Cut up the chicken and cook it in a pan with 1 tablespoons of olive oil until cooked through. Add the mushrooms and cook for a minute, then add the Vodka sauce and mix together and cook for about 10 more minutes. Cook pasta at the same time and then lay sauce mixture over pasta! So easy!!


Amanda's Menu Monday

Monday- spaghetti

Tuesday- Crockpot Cashew Chicken, rice (Trying it for the first time this week)

Wednesday- Chicken rolls, mashed potatoes and gravy and peas

Thursday- leftovers

Friday- french bread pizza

Saturday- Ward Halloween Party

Sunday- Dutch short ribs, mashed potatoes, peas

I don't even know if you guys are still doing this menu thing, but I thought I would add mine if for nothing more than to have a place where my menu is listed that doesn't get ruined or accidently thrown away. haha.
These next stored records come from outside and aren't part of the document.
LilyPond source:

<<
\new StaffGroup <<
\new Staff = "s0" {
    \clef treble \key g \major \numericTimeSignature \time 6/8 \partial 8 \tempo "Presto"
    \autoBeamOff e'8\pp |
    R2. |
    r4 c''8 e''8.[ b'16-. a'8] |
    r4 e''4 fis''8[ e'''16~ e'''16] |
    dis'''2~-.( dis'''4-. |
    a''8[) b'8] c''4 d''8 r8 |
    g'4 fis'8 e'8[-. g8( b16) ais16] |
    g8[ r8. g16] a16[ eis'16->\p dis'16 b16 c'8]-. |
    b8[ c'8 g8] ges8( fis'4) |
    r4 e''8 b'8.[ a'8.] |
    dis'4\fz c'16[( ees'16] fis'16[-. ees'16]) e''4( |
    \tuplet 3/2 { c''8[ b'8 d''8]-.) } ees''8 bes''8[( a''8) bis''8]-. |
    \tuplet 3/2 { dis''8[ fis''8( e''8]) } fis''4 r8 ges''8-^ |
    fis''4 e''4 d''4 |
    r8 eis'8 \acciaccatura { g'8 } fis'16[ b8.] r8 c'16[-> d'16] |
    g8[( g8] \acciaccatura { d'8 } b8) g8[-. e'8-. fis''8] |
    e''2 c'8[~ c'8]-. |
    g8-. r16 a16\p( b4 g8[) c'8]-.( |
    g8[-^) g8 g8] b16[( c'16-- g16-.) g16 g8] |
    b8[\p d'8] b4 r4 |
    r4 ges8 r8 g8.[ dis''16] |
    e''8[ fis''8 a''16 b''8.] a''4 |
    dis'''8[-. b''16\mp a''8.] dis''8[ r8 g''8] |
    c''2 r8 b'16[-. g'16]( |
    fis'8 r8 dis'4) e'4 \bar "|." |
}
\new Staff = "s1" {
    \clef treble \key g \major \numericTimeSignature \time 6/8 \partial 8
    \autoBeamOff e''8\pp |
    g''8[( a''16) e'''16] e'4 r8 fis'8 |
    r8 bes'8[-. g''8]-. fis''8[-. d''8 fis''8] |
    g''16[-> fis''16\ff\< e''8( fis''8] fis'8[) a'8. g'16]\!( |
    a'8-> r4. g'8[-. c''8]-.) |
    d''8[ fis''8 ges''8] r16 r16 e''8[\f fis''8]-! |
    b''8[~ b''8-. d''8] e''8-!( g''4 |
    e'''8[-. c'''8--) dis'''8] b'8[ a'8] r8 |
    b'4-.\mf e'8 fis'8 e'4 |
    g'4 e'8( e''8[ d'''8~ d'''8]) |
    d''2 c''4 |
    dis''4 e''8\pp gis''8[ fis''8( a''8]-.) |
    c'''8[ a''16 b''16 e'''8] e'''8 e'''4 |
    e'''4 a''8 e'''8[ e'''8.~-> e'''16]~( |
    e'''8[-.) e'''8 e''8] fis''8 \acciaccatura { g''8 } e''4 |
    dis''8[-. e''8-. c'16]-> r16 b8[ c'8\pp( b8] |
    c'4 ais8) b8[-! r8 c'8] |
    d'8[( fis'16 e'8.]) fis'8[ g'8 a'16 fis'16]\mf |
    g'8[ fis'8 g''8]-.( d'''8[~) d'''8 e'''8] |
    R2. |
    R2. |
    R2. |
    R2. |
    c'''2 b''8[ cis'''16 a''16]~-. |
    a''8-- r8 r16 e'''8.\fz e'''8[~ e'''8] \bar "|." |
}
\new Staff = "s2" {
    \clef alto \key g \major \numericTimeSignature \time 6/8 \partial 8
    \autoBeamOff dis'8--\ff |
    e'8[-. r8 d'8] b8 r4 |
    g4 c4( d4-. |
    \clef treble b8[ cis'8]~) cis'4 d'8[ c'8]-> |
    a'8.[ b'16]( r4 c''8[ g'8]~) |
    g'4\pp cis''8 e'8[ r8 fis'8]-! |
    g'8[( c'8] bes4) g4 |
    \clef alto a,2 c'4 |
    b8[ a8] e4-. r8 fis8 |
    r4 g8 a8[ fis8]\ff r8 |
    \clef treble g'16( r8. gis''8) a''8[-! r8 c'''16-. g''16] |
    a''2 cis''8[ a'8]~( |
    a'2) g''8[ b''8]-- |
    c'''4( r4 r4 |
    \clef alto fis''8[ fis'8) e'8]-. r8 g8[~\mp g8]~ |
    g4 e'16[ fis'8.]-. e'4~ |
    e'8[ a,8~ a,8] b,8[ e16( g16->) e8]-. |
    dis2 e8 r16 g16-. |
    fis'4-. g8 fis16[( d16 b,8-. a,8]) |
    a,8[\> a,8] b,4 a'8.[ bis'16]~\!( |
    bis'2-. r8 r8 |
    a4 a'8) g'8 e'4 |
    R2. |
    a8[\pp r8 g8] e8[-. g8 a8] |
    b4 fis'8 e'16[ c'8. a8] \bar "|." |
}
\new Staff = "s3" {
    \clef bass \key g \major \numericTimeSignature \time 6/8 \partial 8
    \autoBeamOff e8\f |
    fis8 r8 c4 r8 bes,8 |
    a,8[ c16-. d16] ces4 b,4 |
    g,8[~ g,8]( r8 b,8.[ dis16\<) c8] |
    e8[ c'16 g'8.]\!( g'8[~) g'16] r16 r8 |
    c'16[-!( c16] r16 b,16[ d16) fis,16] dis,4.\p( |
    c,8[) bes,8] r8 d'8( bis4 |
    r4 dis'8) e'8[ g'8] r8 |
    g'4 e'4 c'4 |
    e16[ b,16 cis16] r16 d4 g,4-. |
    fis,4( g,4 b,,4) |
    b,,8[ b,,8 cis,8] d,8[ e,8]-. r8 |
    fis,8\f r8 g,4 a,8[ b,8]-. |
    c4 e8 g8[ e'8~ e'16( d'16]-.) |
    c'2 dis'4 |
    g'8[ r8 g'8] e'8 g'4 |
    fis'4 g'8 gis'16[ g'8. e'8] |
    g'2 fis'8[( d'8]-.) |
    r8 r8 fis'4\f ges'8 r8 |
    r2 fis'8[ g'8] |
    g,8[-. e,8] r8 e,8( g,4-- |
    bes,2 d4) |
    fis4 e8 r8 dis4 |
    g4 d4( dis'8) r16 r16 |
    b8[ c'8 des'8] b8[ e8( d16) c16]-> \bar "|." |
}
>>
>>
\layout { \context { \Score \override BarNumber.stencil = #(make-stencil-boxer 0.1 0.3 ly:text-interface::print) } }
Dark Chocolate Rasberry Muffins!

One-Bowl Oatmeal Muffins: Basic Recipe (From Simple Bites website

These are amazing, I just made them last night and had to share! It is a yummy fresh summer bite to eat :) Enjoy girls!


Picture from Simple Bites
Oatmeal is one of the constants in the recipe and provides, in my opinion, necessary texture.
Be sure to read the recipe all the way through before getting started. You will note that the oats soak in the milk 1 hour prior to assembling the rest of the ingredients, so take that into consideration before starting out.
Makes 12 medium muffins
  • 1 cup milk*
  • 1 teaspoon white vinegar
  • 1 cup rolled oats (not quick oats)
  • 1 large egg, at room temperature
  • ¼ cup dark brown sugar
  • ½ cup butter, melted and cooled slightly
  • 1 cup plus 2 Tablespoons all-purpose flour
  • ¼ teaspoon salt
  • 1 teaspoon baking powder
  • ½ teaspoon baking soda
  • 1/4 teaspoon nutmeg, freshly ground
  • 1/2 teaspoon cinnamon, freshly ground
  • add-ins of your choosing (see above suggestions) I used 1 cup of Rasberries, (fresh or frozen) and 1/2 cup of Dark Chocolate chips
  • other add in ideas:
  • 1 cup Raspberries, fresh or frozen & ½ cup Dark Chocolate, chunked or chips
  • ¾ cup Diced Apple (Granny Smith or Russet) and ½ cup toasted Walnuts, roughly chopped
  • ¾ cup Dried Cranberries & ½ cup toasted Pecans, roughly chopped
  • ¾ cup White Chocolate, chopped or chips & 1 cup Blueberries, fresh or frozen
  • ½ cup toasted unsweetened Coconut & ¾ cup Peanut-Butter Chips
  • 1 cup diced Rhubarb, fresh or frozen & ½ teaspoon Green Cardamom, freshly ground
  • ¾ cup Dates, pitted and chopped & ½ cup Pistachios
  • ¾ cup Golden Raisins & ¾ cup grated Carrot
Combine milk, vinegar and oats in a large bowl and let stand one hour.

Preheat the oven to 375°F. Grease a twelve-cup muffin tin and line with cupcake papers.
Crack the egg into the oat and milk mixture; add brown sugar and mix to combine. Stir in melted butter.

Sift remaining ingredients into the bowl: flour, salt, baking powder, baking soda, & spices. Gently fold into batter, taking care not to over mix.
Sprinkle add-in and flavorings of your choice and combine muffin batter gently.
Use a large ice cream scoop or 1/3 cup measuring cup to scoop batter into muffin tins. Bake until light brown and tops spring back when gently touched, about 10-12 minutes. Note: Muffins will take slightly longer to bake if you are adding fresh fruit such as blueberries or rhubarb.
Remove from oven and cool in tins. To remove, run a sharp knife around the edges and pop muffins out. Enjoy!
*You may also substitute 1 cup buttermilk, and then omit the vinegar from the recipe.